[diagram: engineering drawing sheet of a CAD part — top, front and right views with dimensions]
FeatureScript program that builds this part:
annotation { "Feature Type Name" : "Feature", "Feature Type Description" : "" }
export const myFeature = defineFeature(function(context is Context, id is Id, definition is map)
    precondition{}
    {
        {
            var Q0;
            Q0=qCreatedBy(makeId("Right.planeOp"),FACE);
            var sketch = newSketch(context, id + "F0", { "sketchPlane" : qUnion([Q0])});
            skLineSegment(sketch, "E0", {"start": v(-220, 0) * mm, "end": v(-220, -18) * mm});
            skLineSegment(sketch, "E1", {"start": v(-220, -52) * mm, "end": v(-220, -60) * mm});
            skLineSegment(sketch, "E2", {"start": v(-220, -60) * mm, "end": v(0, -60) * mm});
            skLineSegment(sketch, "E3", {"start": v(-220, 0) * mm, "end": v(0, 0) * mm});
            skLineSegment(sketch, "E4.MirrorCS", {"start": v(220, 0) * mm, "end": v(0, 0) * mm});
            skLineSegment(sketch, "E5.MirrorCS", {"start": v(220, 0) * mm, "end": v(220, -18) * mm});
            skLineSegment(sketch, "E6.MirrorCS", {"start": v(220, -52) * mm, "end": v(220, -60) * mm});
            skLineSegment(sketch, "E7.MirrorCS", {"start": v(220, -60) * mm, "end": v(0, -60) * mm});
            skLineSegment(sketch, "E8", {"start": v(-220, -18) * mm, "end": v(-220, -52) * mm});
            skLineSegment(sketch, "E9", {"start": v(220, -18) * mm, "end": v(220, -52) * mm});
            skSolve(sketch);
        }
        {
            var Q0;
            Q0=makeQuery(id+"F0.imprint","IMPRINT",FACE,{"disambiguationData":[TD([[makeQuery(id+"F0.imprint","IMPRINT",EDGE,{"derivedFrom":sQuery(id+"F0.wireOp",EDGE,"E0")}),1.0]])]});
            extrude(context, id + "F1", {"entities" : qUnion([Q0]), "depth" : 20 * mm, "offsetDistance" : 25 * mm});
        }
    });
____________________
◆ PROBLEM TO WORK ON
Reproduce the lines above exactly as they appear, from the first one through the line that contains "export const myFeature", with both ends included.

◆ PROBLEM SOLUTION
[diagram: engineering drawing sheet of a CAD part — top, front and right views with dimensions]
FeatureScript program that builds this part:
annotation { "Feature Type Name" : "Feature", "Feature Type Description" : "" }
export const myFeature = defineFeature(function(context is Context, id is Id, definition is map)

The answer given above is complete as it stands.